[Dataset records]
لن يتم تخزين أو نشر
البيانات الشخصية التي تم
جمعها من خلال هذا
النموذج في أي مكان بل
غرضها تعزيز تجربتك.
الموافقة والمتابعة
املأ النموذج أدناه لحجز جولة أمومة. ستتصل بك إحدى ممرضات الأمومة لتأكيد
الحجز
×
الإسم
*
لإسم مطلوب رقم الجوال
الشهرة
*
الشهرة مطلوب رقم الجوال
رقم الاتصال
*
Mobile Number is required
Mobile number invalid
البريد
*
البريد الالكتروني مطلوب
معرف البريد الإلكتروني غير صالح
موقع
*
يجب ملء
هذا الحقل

▶ WHAT YOU SHOULD DO: Copy every one of the lines above word for word, without changing anything.

▶ WRITTEN ANSWER:
لن يتم تخزين أو نشر
البيانات الشخصية التي تم
جمعها من خلال هذا
النموذج في أي مكان بل
غرضها تعزيز تجربتك.
الموافقة والمتابعة
املأ النموذج أدناه لحجز جولة أمومة. ستتصل بك إحدى ممرضات الأمومة لتأكيد
الحجز
×
الإسم
*
لإسم مطلوب رقم الجوال
الشهرة
*
الشهرة مطلوب رقم الجوال
رقم الاتصال
*
Mobile Number is required
Mobile number invalid
البريد
*
البريد الالكتروني مطلوب
معرف البريد الإلكتروني غير صالح
موقع
*
يجب ملء
هذا الحقل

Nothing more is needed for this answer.